Challenges to existing regulations
The Loper ruling opened the door for challenges to various federal regulations. Some of the rules that are already under scrutiny include:
- Regulations under the Davis Bacon Act,
- Rules defining independent contractors versus employees under the Fair Labor Standards Act (FLSA),
- Regulations modifying minimum salary requirements for certain exemptions,
- Rules implementing the Pregnancy Accommodation Act,
- OSHA regulations allowing non-employee representatives in safety investigations, and
- NLRB rules defining joint employer status.
“So in all of these cases, this is going to come up,” MacDonald stated. “The court has to decide in every case whether the agency’s interpretation…is an interpretation of the statute.” He specified that such interpretations would include a regulation or rule, like the DOL’s independent contractor or overtime rules.

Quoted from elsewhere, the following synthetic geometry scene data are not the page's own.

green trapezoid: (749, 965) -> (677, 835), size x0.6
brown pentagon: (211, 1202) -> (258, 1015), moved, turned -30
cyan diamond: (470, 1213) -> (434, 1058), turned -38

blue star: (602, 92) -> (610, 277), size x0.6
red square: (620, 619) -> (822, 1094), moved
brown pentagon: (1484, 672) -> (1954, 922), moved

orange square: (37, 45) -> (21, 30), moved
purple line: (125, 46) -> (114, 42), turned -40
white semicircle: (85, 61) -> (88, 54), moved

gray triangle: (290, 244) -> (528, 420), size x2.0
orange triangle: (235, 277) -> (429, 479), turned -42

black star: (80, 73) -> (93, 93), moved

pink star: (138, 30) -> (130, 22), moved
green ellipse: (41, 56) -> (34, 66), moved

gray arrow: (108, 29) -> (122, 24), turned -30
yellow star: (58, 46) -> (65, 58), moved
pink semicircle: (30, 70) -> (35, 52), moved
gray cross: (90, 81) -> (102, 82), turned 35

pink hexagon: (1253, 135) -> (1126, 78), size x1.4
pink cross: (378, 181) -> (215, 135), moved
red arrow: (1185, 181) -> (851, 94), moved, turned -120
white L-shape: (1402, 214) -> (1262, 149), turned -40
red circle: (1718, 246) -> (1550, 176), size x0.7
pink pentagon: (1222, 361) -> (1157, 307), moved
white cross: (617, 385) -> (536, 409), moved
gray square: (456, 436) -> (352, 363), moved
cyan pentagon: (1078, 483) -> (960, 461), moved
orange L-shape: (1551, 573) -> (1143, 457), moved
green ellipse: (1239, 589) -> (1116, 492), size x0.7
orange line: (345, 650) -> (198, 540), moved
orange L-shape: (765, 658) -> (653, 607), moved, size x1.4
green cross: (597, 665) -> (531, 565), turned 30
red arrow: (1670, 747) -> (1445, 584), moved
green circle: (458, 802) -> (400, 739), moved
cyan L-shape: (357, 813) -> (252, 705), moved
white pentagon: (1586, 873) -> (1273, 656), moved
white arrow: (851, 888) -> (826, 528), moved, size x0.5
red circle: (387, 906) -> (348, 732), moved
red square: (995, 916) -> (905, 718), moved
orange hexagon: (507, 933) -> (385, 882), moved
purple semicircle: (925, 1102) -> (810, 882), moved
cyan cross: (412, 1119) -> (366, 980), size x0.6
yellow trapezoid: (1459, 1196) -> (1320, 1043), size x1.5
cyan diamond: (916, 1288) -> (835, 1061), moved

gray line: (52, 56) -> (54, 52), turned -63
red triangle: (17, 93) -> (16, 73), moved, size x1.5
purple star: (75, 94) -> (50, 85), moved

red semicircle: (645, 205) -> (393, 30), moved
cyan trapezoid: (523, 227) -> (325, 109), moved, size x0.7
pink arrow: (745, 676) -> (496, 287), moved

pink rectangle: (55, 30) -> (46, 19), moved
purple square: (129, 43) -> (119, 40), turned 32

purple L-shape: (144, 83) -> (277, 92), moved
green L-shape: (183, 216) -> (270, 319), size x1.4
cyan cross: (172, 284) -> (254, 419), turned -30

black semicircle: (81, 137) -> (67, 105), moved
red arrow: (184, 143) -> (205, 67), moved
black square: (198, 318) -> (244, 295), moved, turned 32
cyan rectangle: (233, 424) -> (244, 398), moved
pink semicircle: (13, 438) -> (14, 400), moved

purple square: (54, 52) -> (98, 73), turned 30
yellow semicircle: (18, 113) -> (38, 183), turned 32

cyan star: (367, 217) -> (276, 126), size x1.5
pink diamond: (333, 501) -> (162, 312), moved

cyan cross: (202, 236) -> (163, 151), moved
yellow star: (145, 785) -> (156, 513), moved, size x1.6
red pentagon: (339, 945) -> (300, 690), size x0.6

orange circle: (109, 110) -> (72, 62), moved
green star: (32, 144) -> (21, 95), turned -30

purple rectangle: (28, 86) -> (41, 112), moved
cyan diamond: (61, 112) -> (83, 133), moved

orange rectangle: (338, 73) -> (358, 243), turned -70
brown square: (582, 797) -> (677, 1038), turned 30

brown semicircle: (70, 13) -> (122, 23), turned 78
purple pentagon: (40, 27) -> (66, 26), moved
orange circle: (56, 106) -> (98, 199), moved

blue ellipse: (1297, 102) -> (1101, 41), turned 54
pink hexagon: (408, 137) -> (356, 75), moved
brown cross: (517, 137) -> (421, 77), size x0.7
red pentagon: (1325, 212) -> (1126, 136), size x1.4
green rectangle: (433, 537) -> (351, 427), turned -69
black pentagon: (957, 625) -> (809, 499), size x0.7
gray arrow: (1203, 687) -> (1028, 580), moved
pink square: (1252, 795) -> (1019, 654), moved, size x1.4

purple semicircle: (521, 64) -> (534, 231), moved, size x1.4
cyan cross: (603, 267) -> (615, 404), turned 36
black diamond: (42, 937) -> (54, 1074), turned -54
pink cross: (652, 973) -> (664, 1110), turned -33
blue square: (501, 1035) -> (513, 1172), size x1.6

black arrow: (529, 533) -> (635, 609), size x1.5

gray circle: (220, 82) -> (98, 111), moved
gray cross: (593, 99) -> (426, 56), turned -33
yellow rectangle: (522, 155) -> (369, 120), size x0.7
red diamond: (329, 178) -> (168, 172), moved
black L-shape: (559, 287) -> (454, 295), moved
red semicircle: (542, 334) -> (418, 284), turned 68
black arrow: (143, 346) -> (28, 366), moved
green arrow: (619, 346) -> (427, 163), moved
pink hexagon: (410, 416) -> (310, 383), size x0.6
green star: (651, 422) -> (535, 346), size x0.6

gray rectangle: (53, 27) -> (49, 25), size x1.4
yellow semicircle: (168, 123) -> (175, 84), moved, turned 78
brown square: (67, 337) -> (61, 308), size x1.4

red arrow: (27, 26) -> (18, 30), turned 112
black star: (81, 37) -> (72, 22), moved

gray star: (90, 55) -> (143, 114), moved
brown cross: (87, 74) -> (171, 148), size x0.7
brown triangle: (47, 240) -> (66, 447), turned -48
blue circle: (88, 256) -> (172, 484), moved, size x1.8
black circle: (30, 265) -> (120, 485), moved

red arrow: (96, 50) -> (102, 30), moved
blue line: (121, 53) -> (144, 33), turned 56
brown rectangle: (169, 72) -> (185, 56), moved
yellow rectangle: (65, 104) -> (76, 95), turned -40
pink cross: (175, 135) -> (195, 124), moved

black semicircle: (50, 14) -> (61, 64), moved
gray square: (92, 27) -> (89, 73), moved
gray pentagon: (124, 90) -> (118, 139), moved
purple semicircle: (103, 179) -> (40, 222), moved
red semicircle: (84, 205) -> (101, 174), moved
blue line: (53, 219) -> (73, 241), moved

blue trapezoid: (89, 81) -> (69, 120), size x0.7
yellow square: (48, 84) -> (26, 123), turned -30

A new playing field for legal challenges
Under the new framework established by the Loper ruling, challengers to agency rules now have a more level playing field. Agencies must demonstrate that their interpretation is the best reading of the statute, rather than simply a reasonable one.
MacDonald noted that the Loper ruling gives challengers a better chance of success in their cases, but does not automatically favor challengers or result in agencies losing every case. “[T]he agency starts from the same place that the challengers do [and] it has to do the work to show that as a matter of first principles, the best way to read this statute is the way the agency has spelled it out in its regulation,” he said.
MacDonald added that the Supreme Court decision in Loper explicitly stated that it would not overturn cases previously decided under the Chevron doctrine. “It was going to respect those decisions as just a matter of stare decisis precedent,” he said.
Implications for employers and compliance
The Loper ruling may introduce uncertainty into the regulatory landscape, potentially impacting employer compliance with federal labor and employment laws. As the courts begin to apply this new standard, employers may face a period of ambiguity regarding their compliance obligations.
MacDonald noted that although there will be no immediate changes from the Supreme Court’s decision, he did advise following any developments, “particularly with some of these new regulations, like the overtime regulation, etc.” “Watch them closely, because what happens in court could affect your compliance obligations,” he added.
The ruling has no effect on state law
The scope of the Supreme Court’s decision and the resulting new standard only applies to federal agencies and federal courts. State labor and employment agencies retain their previous level of authority, which means that state-specific interpretations and practices remain intact.
“So if your state has an overtime regulation, a workplace safety or workplace health regulation or pay regulation, none of that’s affected by this,” MacDonald said.
However, he explained that while there’s no direct effect on state law, there’s a possibility that state courts might voluntarily adopt similar principles in the future. This could occur if a state court decides to align its interpretation of state law with the federal approach. “That hasn’t happened yet, but that could happen,” MacDonald concluded.